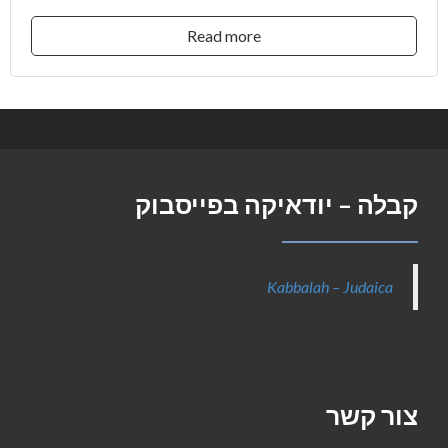
Read more
קבלה – יודאיקה בפייסבוק
Kabbalah – Judaica
צור קשר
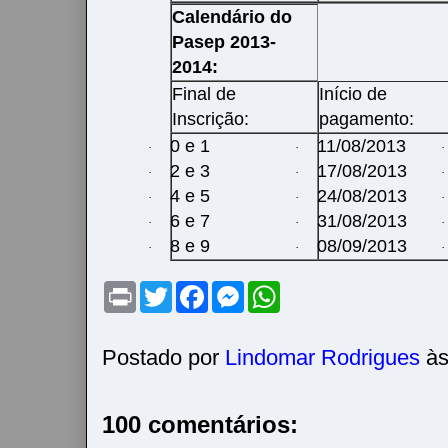
Calendário do
Pasep 2013-
2014:
Final de
Início de
Inscrição:
pagamento:
0 e 1
11/08/2013
·
·
·
2 e 3
17/08/2013
·
·
·
4 e 5
24/08/2013
·
·
·
6 e 7
31/08/2013
·
·
·
8 e 9
08/09/2013
·
·
·
P
T
F
M
W
r
w
a
e
h
i
i
c
s
a
n
t
e
s
t
t
t
b
e
s
Postado por
Lindomar Rodrigues
à
e
o
n
A
r
o
g
p
k
e
p
r
100 comentários:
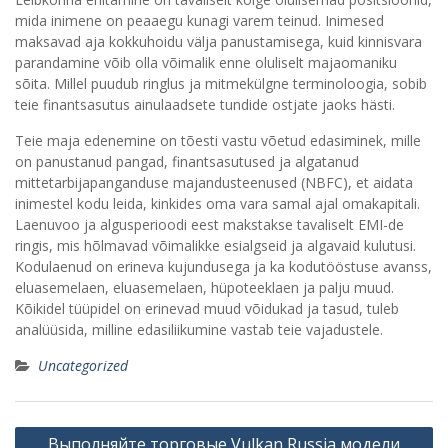
mida inimene on peaaegu kunagi varem teinud. Inimesed
maksavad aja kokkuhoidu välja panustamisega, kuid kinnisvara
parandamine võib olla võimalik enne oluliselt majaomaniku
sõita. Millel puudub ringlus ja mitmekülgne terminoloogia, sobib
teie finantsasutus ainulaadsete tundide ostjate jaoks hästi.
Teie maja edenemine on tõesti vastu võetud edasiminek, mille
on panustanud pangad, finantsasutused ja algatanud
mittetarbijapanganduse majandusteenused (NBFC), et aidata
inimestel kodu leida, kinkides oma vara samal ajal omakapitali.
Laenuvoo ja algusperioodi eest makstakse tavaliselt EMI-de
ringis, mis hõlmavad võimalikke esialgseid ja algavaid kulutusi.
Kodulaenud on erineva kujundusega ja ka kodutööstuse avanss,
eluasemelaen, eluasemelaen, hüpoteeklaen ja palju muud.
Kõikidel tüüpidel on erinevad muud võidukad ja tasud, tuleb
analüüsida, milline edasiliikumine vastab teie vajadustele.
Uncategorized
Post
Выполняйте торговые Vulkan Russia модели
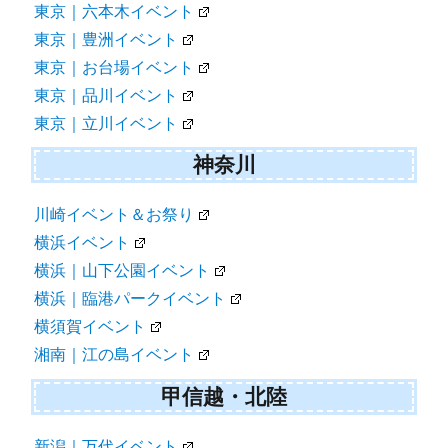
東京｜六本木イベント
東京｜豊洲イベント
東京｜お台場イベント
東京｜品川イベント
東京｜立川イベント
神奈川
川崎イベント＆お祭り
横浜イベント
横浜｜山下公園イベント
横浜｜臨港パークイベント
横須賀イベント
湘南｜江の島イベント
甲信越・北陸
新潟｜万代イベント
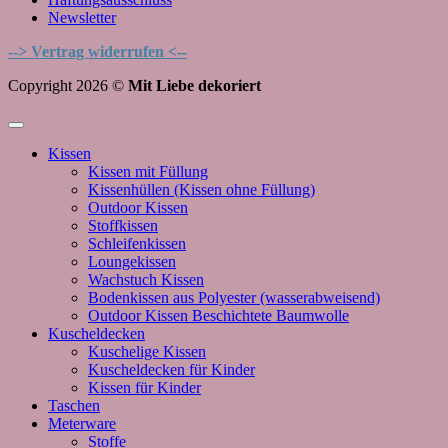
Newsletter
--> Vertrag widerrufen <--
Copyright 2026 ©
Mit Liebe dekoriert
Kissen
Kissen mit Füllung
Kissenhüllen (Kissen ohne Füllung)
Outdoor Kissen
Stoffkissen
Schleifenkissen
Loungekissen
Wachstuch Kissen
Bodenkissen aus Polyester (wasserabweisend)
Outdoor Kissen Beschichtete Baumwolle
Kuscheldecken
Kuschelige Kissen
Kuscheldecken für Kinder
Kissen für Kinder
Taschen
Meterware
Stoffe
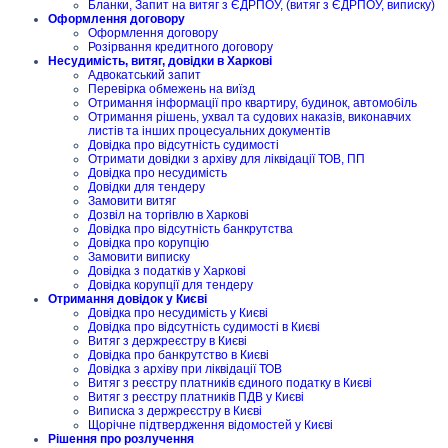
Бланки, Запит на витяг з ЄДРПОУ, (витяг з ЄДРПОУ, виписку)
Оформлення договору
Оформлення договору
Розірвання кредитного договору
Несудимість, витяг, довідки в Харкові
Адвокатський запит
Перевірка обмежень на виїзд
Отримання інформації про квартиру, будинок, автомобіль
Отримання рішень, ухвал та судових наказів, виконавчих
листів та інших процесуальних документів
Довідка про відсутність судимості
Отримати довідки з архіву для ліквідації ТОВ, ПП
Довідка про несудимість
Довідки для тендеру
Замовити витяг
Дозвіл на торгівлю в Харкові
Довідка про відсутність банкрутства
Довідка про корупцію
Замовити виписку
Довідка з податків у Харкові
Довідка корупції для тендеру
Отримання довідок у Києві
Довідка про несудимість у Києві
Довідка про відсутність судимості в Києві
Витяг з держреєстру в Києві
Довідка про банкрутство в Києві
Довідка з архіву при ліквідації ТОВ
Витяг з реєстру платників єдиного податку в Києві
Витяг з реєстру платників ПДВ у Києві
Виписка з держреєстру в Києві
Щорічне підтвердження відомостей у Києві
Рішення про розлучення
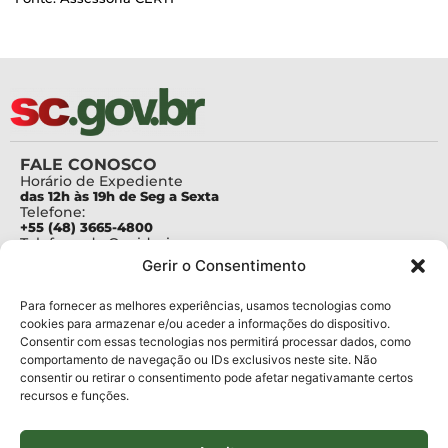
FALE CONOSCO
Horário de Expediente
das 12h às 19h de Seg a Sexta
Telefone:
+55 (48) 3665-4800
Telefone da Ouvidoria
0800-6448500
Gerir o Consentimento
E-mails:
protocolo@fapesc.sc.gov.br
Para assuntos relacionados à Pesquisa
Para fornecer as melhores experiências, usamos tecnologias como
pesquisa@fapesc.sc.gov.br
cookies para armazenar e/ou aceder a informações do dispositivo.
Para assuntos relacionados à Inovação
Consentir com essas tecnologias nos permitirá processar dados, como
inovacao@fapesc.sc.gov.br
comportamento de navegação ou IDs exclusivos neste site. Não
Para assuntos relacionados à Bolsas
consentir ou retirar o consentimento pode afetar negativamante certos
bolsas@fapesc.sc.gov.br
recursos e funções.
Para assuntos relacionados à Prestação de Contas
prestacaodecontas@fapesc.sc.gov.br
Para assuntos relacionados à Plataforma
plataforma@fapesc.sc.gov.br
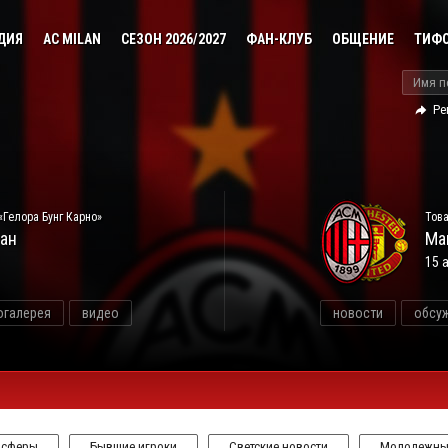
ДИЯ
AC MILAN
СЕЗОН 2026/2027
ФАН-КЛУБ
ОБЩЕНИЕ
ТИФ
Ре
«Гелора Бунг Карно»
Това
ан
Ма
15 
огалерея
видео
новости
обсу
нсферы
Бывшие игроки
Светские новости
Молодежны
= = = = = = =
Select every line in the items above that contains the string "тендеру", matching uppercase and lowercase exactly.

Довідки для тендеру
Довідка корупції для тендеру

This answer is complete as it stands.